Exercise - Restate each record word for word, omitting whatever pictures it holds.

Data shown -
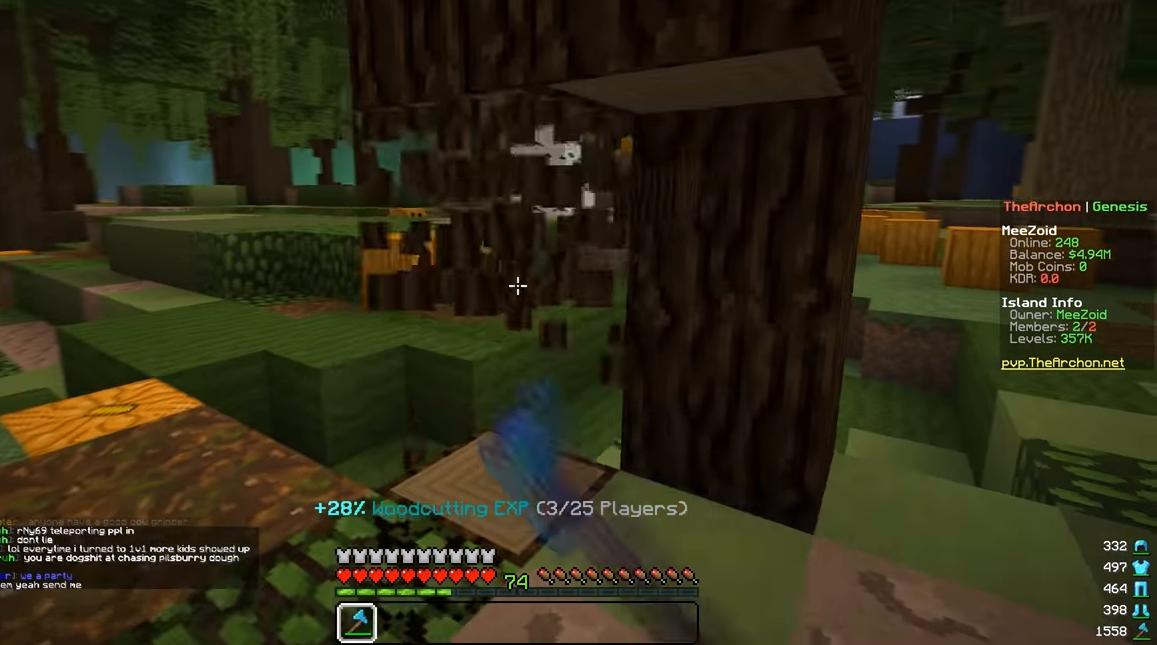
{"keys": ["d", "w"], "mouse": ["left"], "events": [[267, "mouse_right", "down"], [350, "w", "up"], [384, "a", "up"], [400, "mouse_right", "up"], [417, "d", "down"], [467, "w", "down"]]}
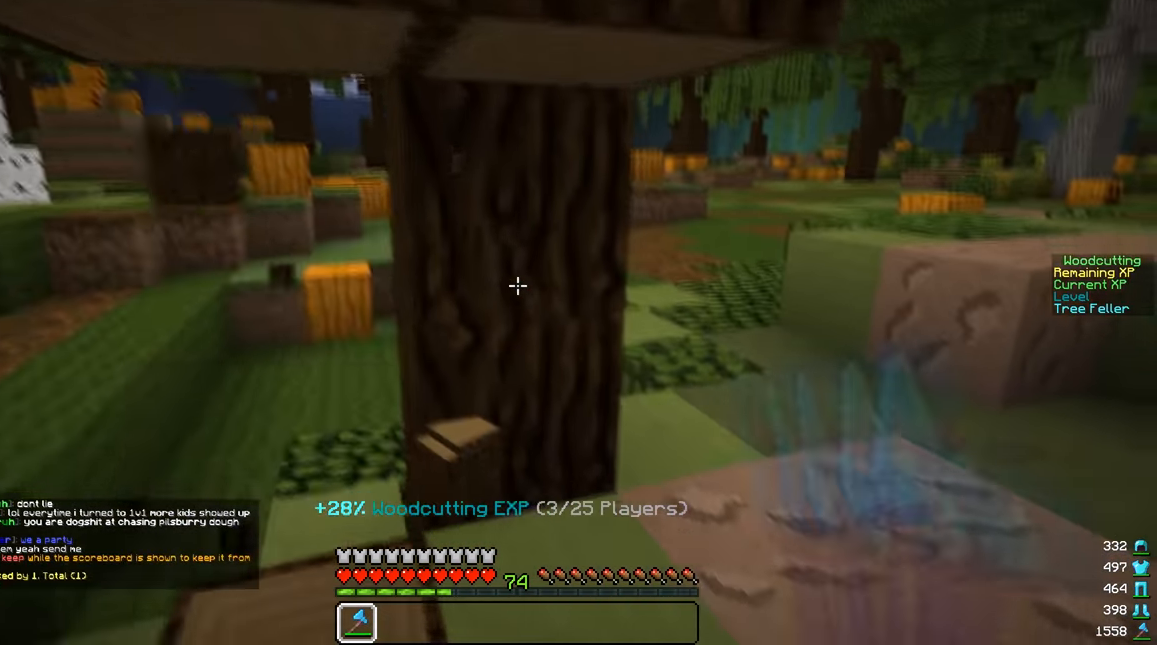
{"keys": ["w"], "mouse": ["left"], "events": [[201, "w", "up"], [301, "d", "up"], [501, "w", "down"]]}
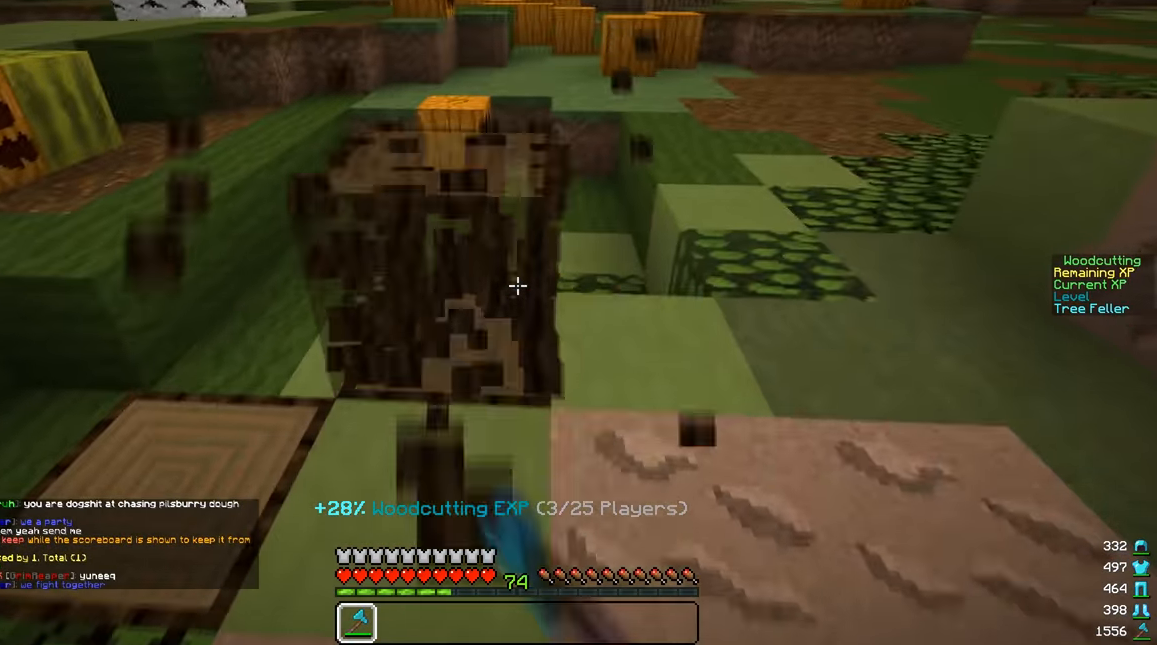
{"keys": [], "mouse": ["left"], "events": [[117, "d", "down"], [267, "w", "up"], [417, "d", "up"]]}
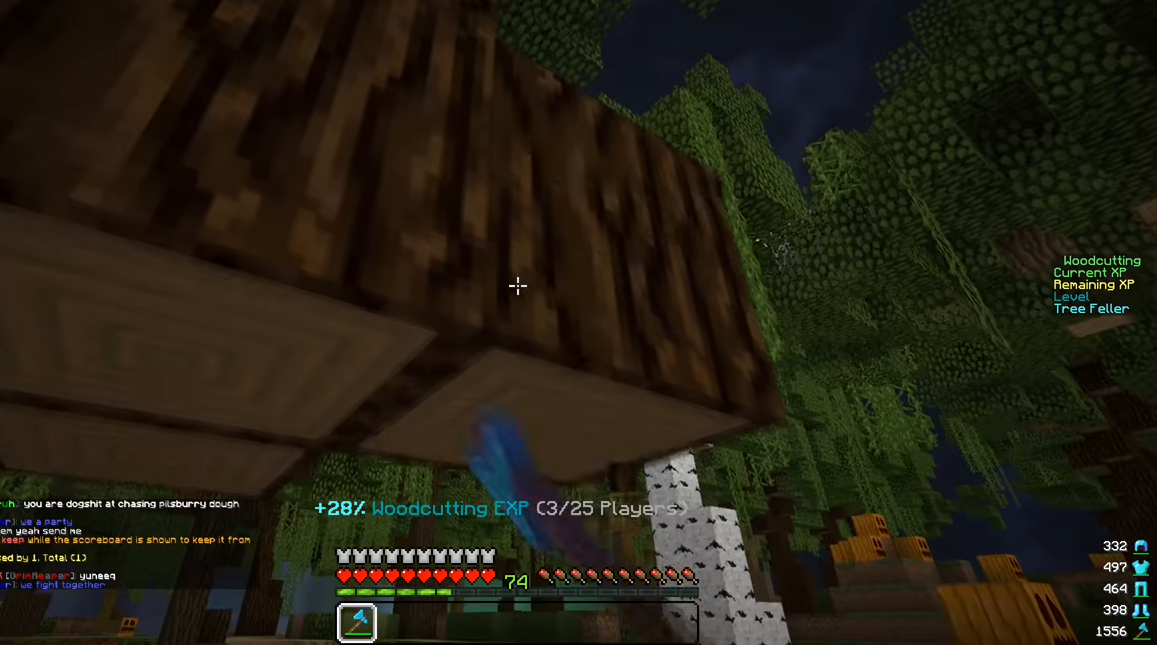
{"keys": ["a"], "mouse": ["left"], "events": [[151, "a", "down"]]}
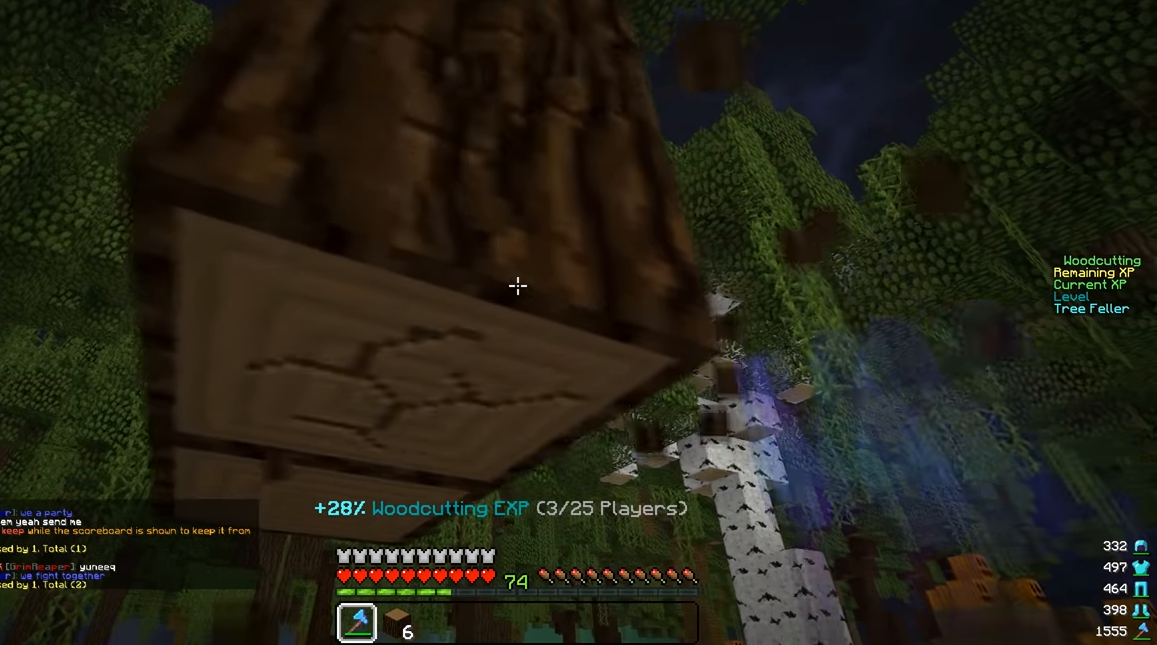
{"keys": ["a", "w"], "mouse": ["left"], "events": [[200, "a", "up"], [217, "d", "down"], [317, "a", "down"], [367, "w", "down"], [417, "d", "up"]]}
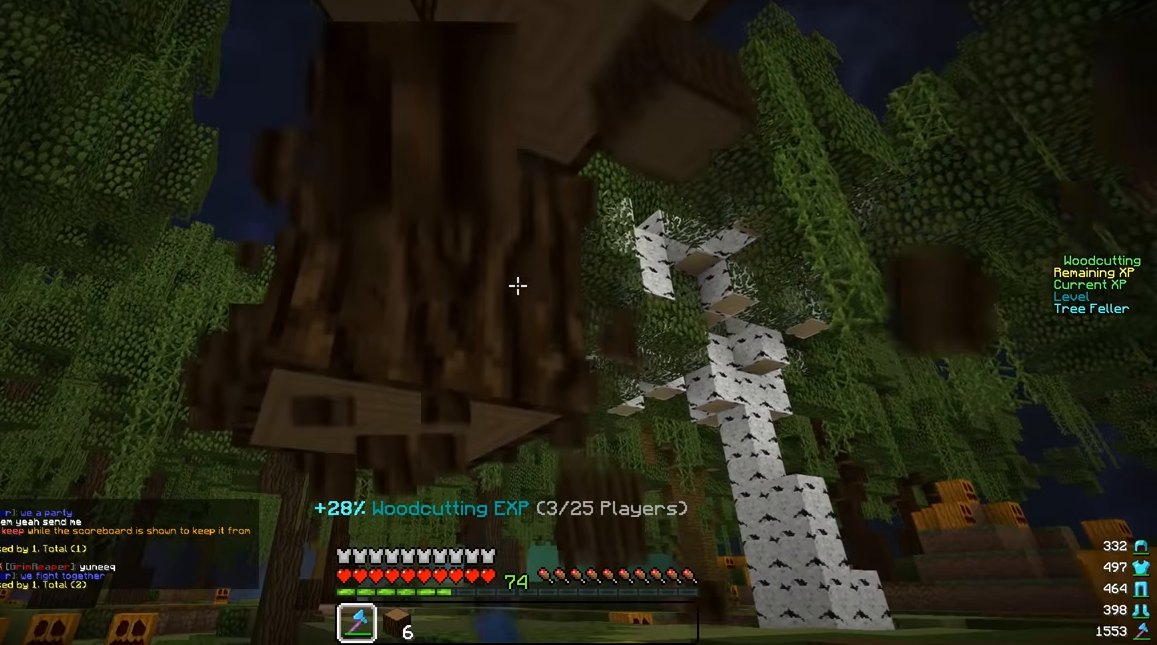
{"keys": ["a"], "mouse": ["left"], "events": [[251, "w", "up"]]}
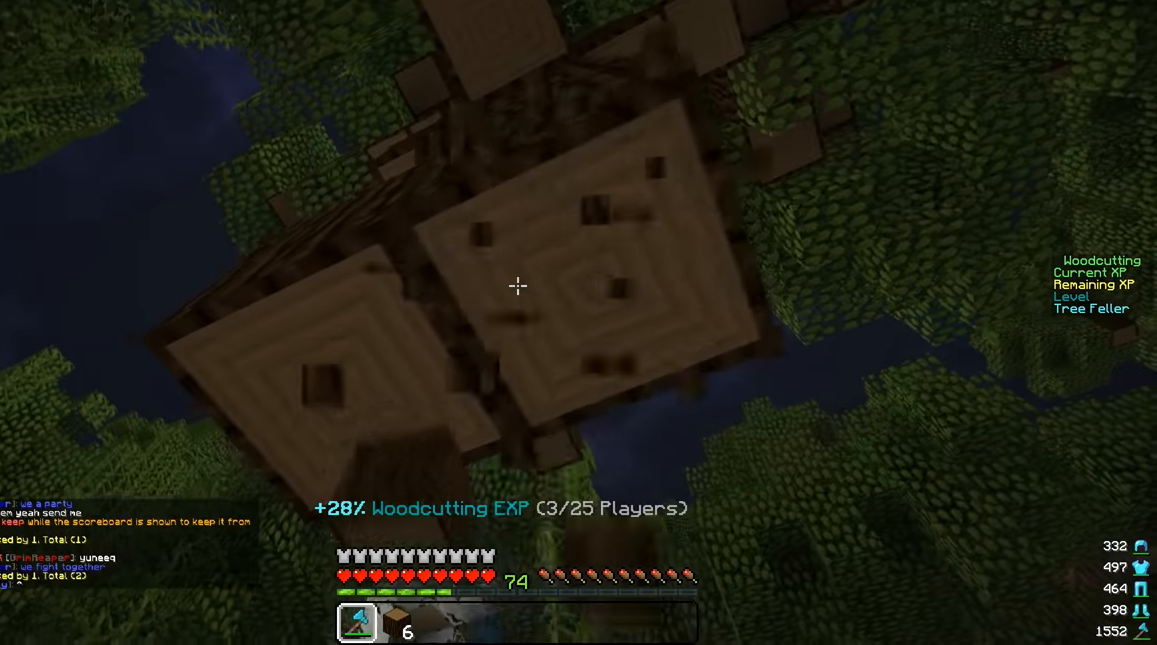
{"keys": ["d"], "mouse": ["left"], "events": [[334, "d", "down"], [400, "a", "up"]]}
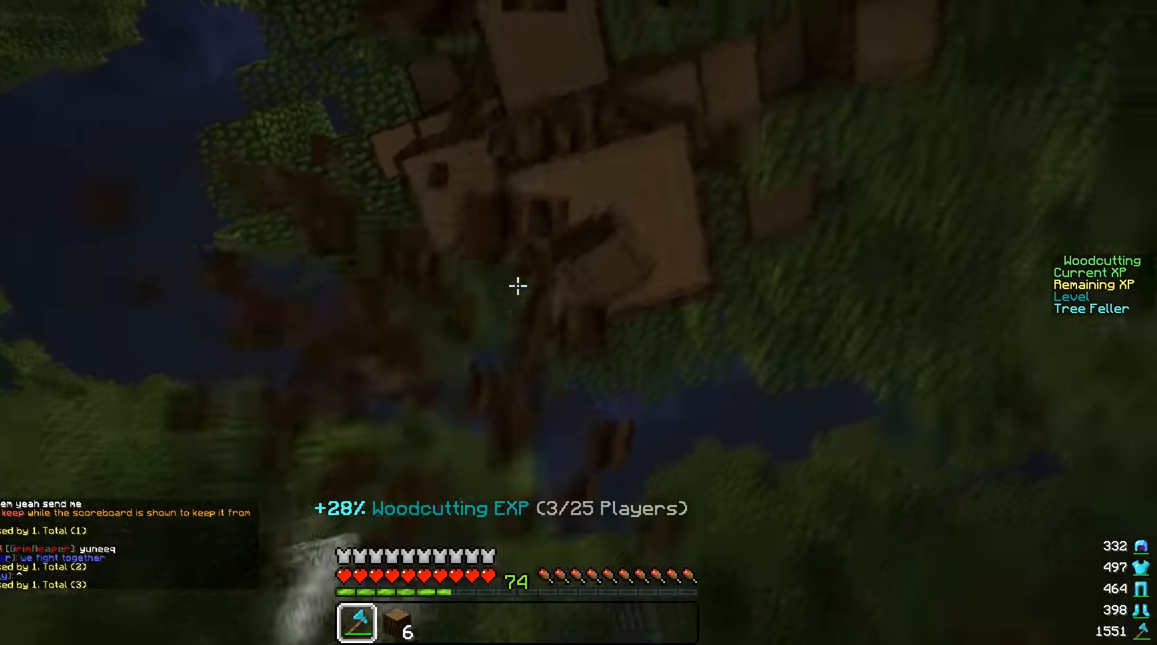
{"keys": ["d"], "mouse": ["left"], "events": [[17, "w", "down"], [167, "a", "down"], [317, "d", "up"], [317, "w", "up"], [418, "d", "down"], [451, "a", "up"]]}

Your response -
{"keys": ["d", "w"], "mouse": ["left"], "events": [[267, "mouse_right", "down"], [350, "w", "up"], [384, "a", "up"], [400, "mouse_right", "up"], [417, "d", "down"], [467, "w", "down"]]}
{"keys": ["w"], "mouse": ["left"], "events": [[201, "w", "up"], [301, "d", "up"], [501, "w", "down"]]}
{"keys": [], "mouse": ["left"], "events": [[117, "d", "down"], [267, "w", "up"], [417, "d", "up"]]}
{"keys": ["a"], "mouse": ["left"], "events": [[151, "a", "down"]]}
{"keys": ["a", "w"], "mouse": ["left"], "events": [[200, "a", "up"], [217, "d", "down"], [317, "a", "down"], [367, "w", "down"], [417, "d", "up"]]}
{"keys": ["a"], "mouse": ["left"], "events": [[251, "w", "up"]]}
{"keys": ["d"], "mouse": ["left"], "events": [[334, "d", "down"], [400, "a", "up"]]}
{"keys": ["d"], "mouse": ["left"], "events": [[17, "w", "down"], [167, "a", "down"], [317, "d", "up"], [317, "w", "up"], [418, "d", "down"], [451, "a", "up"]]}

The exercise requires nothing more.